WHEN PUTTING IN AN order for a new yacht valued at US$35 million (HK$272.6 million), it always helps to own the shipyard. As part-owner of Benetti, a Hong Kong yachtsman set out with cheque-book determination to prove that Italian shipyards could build on a par with those from Holland and Germany.
The triumphant result in 1998 was Benetti's largest boat: Ambrosia, a 54-metre, five-storey (two under the waterline) vessel with a helicopter pad, a gymnasium, sauna, wood-burning fireplace, sprawling teak sundecks, a 7.3-metre tender, two jet skis and gold plating throughout; unadulterated nectar of the seafaring gods.
'The decor and attention to detail is second to none,' says Captain Chris Jones, who has been sailing tycoons' toys to the Mediterranean for 25 years. Nonetheless, Ambrosia's owner, a former naval officer, who requested anonymity, has grown weary of his yacht in three years. 'I'm building a new one,' he says. 'It will only be nine metres longer but will have double the volume.'
Allan Zeman, chairman and managing director of Lan Kwai Fong Holdings, is also no stranger to the own-the-shipyard-before-you-commission-a-new-boat strategy. After an American passing through Hong Kong fell in love with his 33-metre vessel Zebreeze, and 'made an offer he couldn't refuse', the avid mariner says Horizon shipbuilders in Taiwan - which he partly owns - will begin constructing his new yacht next month. It will be about 20 per cent longer than Zebreeze.

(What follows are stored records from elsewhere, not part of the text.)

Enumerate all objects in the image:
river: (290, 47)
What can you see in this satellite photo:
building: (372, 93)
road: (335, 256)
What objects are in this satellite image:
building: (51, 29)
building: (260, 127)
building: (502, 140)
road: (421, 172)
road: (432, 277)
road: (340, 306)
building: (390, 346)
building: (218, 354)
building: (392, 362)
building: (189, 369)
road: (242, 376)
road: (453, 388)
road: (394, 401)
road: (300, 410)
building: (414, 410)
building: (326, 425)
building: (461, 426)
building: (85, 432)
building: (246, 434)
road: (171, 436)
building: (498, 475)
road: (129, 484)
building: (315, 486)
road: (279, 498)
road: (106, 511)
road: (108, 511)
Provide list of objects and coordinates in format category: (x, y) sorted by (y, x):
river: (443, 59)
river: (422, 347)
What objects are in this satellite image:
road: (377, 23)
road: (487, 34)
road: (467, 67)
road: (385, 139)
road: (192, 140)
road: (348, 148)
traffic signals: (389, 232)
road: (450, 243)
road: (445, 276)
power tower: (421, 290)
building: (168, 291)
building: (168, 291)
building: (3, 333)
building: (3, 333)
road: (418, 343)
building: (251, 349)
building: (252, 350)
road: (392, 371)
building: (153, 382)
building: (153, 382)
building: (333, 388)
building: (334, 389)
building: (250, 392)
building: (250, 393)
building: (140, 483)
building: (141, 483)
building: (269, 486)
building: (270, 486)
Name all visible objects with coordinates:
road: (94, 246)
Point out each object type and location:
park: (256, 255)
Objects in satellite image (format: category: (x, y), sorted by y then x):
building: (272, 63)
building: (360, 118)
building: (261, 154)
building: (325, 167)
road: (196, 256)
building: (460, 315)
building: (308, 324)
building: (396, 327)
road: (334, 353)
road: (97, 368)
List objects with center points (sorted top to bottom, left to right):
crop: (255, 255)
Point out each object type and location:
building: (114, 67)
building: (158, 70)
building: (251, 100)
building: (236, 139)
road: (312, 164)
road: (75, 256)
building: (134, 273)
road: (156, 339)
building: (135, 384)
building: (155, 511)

Zeman won't put a price on it, but he says it will have the elegance of an Upper West Side penthouse overlooking New York's Central Park. But lavishness has its limits. 'I'm not the helicopter pad type,' he says.
Nobody is creating more yacht envy than Paul Allen - Microsoft's other founder. In a display of ocean-going ostentatiousness, his latest vessel, under construction, will have the requisite helipad, disco, cinema and recording studio, as well as a garage for his fixed-wing plane and a pen for his submarine, splayed out over 126 metres.
With Allen's craft thought to be the biggest private yacht in the world, a tsunami of superlatives is heralding the arrival of the 'mega-yacht' or 'super-yacht'. It's a new era in which mariners engage in ship one-upmanship, blurring the line between cruisers and cruise ships. These ain't no rubber duckies.